“Are Pharmacy-Benefit Managers Pricing You Out of Medications?”

A new report from the House Committee on Oversight and Accountability claims that pharmacy-benefit managers (PBMs) are directing patients towards more expensive medications while restricting their options for obtaining those medications. The findings emerged from a 32-month investigation in advance of a hearing featuring executives from the nation’s leading PBMs.

PBMs act as intermediaries for prescription drug plans managed by health insurers, negotiating prices with pharmaceutical companies on behalf of health plans and determining patients’ out-of-pocket expenses. The three largest PBMs in the United States—Express Scripts, UnitedHealth Group’s OptumRx, and CVS Health’s Caremark—control around 80% of prescription medications dispensed in the country.

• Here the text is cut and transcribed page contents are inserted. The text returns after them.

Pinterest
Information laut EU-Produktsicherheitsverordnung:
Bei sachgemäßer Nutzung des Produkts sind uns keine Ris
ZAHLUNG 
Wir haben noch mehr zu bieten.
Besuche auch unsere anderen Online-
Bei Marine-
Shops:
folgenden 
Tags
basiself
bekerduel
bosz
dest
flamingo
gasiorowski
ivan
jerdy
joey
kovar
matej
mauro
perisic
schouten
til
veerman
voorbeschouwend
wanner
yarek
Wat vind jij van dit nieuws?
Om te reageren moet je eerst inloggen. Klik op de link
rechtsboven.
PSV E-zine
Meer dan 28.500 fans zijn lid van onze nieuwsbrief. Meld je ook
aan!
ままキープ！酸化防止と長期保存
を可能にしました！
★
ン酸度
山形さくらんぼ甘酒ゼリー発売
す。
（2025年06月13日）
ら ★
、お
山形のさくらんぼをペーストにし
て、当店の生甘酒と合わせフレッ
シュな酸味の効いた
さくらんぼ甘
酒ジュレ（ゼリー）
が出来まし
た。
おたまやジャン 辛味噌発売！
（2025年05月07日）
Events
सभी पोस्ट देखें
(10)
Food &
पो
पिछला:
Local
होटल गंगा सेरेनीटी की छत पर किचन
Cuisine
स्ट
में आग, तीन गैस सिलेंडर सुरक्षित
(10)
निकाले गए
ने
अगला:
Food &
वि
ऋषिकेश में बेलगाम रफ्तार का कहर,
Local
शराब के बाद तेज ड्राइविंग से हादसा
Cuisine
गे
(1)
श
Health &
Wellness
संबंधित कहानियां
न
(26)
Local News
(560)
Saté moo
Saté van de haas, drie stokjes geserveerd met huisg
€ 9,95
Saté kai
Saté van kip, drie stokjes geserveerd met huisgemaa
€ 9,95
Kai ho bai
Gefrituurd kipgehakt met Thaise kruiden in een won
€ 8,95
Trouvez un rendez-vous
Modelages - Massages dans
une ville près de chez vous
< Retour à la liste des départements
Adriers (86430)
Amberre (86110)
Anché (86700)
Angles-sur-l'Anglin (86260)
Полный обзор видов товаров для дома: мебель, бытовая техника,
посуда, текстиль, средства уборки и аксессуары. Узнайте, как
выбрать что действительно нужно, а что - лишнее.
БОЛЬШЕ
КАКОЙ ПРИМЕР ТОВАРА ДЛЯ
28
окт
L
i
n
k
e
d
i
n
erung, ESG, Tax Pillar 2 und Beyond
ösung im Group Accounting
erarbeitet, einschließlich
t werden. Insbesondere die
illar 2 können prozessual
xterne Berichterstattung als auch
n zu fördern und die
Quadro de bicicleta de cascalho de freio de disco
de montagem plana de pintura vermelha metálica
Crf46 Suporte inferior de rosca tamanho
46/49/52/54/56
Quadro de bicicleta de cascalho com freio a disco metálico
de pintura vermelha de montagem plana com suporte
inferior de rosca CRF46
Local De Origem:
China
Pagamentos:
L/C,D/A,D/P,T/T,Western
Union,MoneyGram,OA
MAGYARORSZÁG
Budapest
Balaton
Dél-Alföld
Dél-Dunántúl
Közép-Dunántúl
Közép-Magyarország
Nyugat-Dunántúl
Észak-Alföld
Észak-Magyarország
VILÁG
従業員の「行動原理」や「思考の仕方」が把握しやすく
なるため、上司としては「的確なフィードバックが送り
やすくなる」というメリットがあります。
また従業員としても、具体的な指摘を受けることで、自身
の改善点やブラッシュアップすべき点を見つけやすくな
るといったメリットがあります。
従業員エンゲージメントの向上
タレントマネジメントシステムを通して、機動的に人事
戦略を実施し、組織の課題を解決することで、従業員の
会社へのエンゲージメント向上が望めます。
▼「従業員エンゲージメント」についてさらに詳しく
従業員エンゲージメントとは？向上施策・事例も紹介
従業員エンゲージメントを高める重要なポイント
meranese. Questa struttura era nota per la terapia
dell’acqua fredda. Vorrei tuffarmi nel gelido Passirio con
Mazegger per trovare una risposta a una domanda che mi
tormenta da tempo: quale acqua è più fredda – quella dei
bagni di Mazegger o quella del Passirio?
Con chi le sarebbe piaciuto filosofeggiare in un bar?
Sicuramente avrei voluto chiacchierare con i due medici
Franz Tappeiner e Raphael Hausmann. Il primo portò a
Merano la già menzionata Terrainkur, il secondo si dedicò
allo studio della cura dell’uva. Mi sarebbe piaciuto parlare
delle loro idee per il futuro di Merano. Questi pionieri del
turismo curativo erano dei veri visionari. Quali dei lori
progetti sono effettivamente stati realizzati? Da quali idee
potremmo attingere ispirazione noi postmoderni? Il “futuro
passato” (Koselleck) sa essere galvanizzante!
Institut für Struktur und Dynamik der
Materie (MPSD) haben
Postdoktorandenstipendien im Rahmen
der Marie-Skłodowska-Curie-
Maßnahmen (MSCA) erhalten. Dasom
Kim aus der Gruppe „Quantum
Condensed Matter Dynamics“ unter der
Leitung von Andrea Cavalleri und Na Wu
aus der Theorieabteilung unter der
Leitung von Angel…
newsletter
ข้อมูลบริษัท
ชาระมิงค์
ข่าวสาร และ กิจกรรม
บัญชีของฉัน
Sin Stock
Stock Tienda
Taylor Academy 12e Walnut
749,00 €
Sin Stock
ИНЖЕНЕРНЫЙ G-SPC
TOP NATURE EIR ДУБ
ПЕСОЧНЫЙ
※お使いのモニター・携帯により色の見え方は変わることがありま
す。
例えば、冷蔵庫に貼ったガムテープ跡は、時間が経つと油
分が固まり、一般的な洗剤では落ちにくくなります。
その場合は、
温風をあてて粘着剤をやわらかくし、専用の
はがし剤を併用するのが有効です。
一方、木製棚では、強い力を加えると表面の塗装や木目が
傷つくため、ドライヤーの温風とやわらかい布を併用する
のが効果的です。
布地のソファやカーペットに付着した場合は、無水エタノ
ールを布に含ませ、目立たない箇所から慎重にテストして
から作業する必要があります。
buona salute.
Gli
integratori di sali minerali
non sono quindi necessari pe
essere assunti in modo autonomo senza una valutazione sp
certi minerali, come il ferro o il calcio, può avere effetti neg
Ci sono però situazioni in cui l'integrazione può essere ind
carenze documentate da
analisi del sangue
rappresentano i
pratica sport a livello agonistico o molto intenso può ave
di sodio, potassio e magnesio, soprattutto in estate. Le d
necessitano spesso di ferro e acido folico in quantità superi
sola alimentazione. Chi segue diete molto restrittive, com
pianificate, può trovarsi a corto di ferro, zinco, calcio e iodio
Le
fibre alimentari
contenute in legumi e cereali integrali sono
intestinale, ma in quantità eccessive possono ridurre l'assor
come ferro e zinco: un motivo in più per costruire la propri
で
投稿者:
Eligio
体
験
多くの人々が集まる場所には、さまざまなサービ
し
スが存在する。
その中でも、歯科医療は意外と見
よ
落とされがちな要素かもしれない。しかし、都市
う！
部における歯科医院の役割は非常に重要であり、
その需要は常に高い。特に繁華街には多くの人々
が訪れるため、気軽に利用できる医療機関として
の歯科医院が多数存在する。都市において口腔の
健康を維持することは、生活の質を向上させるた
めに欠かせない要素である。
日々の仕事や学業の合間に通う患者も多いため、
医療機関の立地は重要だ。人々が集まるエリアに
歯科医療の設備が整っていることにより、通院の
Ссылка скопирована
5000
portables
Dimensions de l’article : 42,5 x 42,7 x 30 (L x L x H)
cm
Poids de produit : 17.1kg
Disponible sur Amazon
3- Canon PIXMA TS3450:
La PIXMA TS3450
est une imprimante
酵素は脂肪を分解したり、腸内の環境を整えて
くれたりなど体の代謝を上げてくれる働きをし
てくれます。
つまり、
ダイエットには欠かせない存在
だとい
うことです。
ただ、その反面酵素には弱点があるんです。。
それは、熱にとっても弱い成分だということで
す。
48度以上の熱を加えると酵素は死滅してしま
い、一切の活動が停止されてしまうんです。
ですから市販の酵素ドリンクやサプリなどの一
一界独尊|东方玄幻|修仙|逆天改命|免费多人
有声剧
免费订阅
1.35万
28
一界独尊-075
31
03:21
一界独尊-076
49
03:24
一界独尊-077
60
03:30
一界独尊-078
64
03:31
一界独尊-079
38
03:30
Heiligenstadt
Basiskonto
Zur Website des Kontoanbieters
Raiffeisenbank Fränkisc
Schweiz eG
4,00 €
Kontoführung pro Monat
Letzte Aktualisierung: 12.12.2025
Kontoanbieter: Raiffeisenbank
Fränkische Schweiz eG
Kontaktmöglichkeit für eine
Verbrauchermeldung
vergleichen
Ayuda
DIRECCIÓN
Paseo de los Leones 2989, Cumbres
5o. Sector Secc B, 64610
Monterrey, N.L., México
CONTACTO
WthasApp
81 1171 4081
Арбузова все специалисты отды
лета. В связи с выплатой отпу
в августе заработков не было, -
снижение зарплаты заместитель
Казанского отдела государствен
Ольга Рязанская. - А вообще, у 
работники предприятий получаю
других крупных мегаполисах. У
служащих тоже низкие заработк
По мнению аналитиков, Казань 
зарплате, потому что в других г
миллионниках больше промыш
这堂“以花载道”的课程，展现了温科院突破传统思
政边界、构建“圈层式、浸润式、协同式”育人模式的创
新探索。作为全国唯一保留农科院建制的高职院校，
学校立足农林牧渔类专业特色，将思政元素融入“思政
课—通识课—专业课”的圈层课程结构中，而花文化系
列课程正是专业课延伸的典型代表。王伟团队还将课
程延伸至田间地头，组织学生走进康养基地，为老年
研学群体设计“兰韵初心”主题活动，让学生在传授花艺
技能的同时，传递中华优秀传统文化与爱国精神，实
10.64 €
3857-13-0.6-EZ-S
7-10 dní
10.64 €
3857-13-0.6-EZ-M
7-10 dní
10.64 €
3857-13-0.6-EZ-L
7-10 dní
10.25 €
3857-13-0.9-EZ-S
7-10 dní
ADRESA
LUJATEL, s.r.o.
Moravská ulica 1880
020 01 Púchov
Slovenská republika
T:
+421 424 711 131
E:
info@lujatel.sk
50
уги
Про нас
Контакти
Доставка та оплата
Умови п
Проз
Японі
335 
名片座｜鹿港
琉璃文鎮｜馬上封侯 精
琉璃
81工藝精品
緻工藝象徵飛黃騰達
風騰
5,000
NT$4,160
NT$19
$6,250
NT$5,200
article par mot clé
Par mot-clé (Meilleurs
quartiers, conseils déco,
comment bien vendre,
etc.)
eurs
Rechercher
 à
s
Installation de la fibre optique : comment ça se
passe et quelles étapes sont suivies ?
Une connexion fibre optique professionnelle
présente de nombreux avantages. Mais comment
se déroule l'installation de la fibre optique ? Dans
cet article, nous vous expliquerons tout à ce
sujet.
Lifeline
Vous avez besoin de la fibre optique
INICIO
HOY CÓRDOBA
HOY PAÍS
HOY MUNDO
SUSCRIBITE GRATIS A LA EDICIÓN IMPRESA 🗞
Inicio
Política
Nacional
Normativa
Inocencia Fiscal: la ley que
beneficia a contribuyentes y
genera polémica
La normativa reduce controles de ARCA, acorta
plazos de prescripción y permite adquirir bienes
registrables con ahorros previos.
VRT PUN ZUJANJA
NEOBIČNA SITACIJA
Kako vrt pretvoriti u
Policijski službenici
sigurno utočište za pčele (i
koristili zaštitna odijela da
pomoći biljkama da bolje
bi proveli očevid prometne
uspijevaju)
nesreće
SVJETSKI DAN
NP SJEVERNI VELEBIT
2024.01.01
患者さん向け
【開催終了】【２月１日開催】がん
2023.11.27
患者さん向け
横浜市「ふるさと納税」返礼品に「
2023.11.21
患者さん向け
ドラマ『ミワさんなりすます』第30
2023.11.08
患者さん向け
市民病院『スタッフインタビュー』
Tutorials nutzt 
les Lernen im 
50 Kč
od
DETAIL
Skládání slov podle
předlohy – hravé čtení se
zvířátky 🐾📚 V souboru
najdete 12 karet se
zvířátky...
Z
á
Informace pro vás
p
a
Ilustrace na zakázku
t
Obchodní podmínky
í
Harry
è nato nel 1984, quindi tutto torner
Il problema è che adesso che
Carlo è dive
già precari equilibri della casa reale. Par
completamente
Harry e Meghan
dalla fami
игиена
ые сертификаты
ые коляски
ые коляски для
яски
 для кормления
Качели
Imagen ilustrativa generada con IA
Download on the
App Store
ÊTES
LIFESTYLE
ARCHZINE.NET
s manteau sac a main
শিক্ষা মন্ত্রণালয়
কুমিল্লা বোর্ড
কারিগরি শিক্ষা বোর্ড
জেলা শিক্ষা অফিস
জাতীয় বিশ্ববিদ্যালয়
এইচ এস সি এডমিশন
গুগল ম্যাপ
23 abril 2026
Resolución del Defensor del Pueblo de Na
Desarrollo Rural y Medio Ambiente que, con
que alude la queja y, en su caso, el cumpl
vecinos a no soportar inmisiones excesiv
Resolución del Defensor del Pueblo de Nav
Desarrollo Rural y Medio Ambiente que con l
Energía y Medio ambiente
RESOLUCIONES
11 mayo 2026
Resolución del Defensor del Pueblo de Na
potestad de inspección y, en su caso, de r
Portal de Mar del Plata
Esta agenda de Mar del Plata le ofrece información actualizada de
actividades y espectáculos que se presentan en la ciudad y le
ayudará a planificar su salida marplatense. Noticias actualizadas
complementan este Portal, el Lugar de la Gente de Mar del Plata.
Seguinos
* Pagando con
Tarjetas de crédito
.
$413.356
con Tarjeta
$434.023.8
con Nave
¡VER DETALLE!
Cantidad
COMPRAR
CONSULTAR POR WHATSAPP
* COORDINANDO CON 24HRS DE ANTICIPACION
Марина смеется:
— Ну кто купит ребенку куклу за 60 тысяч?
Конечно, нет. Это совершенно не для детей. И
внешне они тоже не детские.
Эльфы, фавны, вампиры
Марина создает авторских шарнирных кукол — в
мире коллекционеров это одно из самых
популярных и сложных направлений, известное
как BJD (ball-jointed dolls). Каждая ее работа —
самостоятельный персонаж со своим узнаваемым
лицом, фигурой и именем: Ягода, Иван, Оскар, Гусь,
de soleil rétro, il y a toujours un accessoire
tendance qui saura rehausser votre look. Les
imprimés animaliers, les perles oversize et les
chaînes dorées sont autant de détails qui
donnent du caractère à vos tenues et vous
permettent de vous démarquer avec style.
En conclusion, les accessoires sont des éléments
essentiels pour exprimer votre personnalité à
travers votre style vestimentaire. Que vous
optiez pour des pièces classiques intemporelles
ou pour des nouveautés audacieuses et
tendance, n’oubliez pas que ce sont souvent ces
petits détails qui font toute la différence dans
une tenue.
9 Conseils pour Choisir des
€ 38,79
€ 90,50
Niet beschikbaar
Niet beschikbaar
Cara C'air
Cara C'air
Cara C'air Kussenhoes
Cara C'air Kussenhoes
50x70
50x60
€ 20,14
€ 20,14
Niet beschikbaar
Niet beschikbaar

The report noted that PBMs have compiled lists that favor higher-priced brand-name drugs over more affordable alternatives. One example includes emails from Cigna staff discouraging the use of cheaper alternatives to Humira, a medication for arthritis and other autoimmune diseases, which was priced at $90,000 annually at that time, despite the availability of a biosimilar at about half the cost.

Additionally, the committee reported that Express Scripts informed patients they would incur higher costs by filling prescriptions at local pharmacies than by obtaining a three-month supply through its affiliated mail-order service, thus limiting their pharmacy choices.

This follows a recent interim report from the U.S. Federal Trade Commission (FTC), which indicated that increasing concentration and vertical integration have allowed the six largest PBMs to dominate nearly 95% of all prescriptions in the U.S. The FTC expressed concern over the significant power these PBMs have over Americans’ access to affordable medications, revealing that long-term affiliations may create conflicts of interest that adversely affect independent pharmacies and drive up drug prices.

FTC Chair Lina M. Khan highlighted that these intermediaries are “overcharging patients for cancer drugs,” leading to an additional revenue stream exceeding $1 billion.